— WHAT THE TASK ASKS —
Below is a block of records. Copy every line in it that contains the word "CROSS".

(RECORDED DATA begins)

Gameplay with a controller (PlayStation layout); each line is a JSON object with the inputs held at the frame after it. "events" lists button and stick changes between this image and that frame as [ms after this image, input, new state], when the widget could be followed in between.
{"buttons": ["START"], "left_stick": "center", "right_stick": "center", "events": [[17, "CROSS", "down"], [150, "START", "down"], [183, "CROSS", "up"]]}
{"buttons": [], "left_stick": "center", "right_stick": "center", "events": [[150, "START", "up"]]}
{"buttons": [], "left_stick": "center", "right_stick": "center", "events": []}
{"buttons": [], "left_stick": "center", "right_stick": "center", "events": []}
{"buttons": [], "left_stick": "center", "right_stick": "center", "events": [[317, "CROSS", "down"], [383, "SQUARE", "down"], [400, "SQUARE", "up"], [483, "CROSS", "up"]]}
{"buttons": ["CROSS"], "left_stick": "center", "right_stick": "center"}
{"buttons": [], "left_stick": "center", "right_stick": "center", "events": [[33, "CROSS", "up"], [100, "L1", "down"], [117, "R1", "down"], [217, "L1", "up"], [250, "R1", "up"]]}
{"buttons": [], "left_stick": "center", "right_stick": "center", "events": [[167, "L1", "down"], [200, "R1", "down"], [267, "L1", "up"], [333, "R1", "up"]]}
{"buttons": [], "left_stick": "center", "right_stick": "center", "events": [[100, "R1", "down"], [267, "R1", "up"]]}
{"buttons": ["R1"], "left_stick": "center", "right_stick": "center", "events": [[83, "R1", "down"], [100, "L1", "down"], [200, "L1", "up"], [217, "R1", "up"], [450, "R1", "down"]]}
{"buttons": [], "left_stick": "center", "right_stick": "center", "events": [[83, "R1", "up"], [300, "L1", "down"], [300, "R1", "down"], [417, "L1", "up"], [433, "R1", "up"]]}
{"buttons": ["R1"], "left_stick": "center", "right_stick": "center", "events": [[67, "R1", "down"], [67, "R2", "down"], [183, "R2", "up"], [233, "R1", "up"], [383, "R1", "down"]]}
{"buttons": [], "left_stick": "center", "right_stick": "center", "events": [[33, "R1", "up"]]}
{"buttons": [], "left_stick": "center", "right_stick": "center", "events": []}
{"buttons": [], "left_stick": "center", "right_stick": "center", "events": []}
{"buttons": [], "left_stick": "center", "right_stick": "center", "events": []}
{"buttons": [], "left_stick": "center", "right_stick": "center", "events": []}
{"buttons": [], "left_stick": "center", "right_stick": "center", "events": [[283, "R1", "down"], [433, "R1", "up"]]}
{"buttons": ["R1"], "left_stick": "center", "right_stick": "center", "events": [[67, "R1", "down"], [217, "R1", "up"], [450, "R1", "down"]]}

(RECORDED DATA ends)

— WRITTEN RESPONSE —
{"buttons": ["START"], "left_stick": "center", "right_stick": "center", "events": [[17, "CROSS", "down"], [150, "START", "down"], [183, "CROSS", "up"]]}
{"buttons": [], "left_stick": "center", "right_stick": "center", "events": [[317, "CROSS", "down"], [383, "SQUARE", "down"], [400, "SQUARE", "up"], [483, "CROSS", "up"]]}
{"buttons": ["CROSS"], "left_stick": "center", "right_stick": "center"}
{"buttons": [], "left_stick": "center", "right_stick": "center", "events": [[33, "CROSS", "up"], [100, "L1", "down"], [117, "R1", "down"], [217, "L1", "up"], [250, "R1", "up"]]}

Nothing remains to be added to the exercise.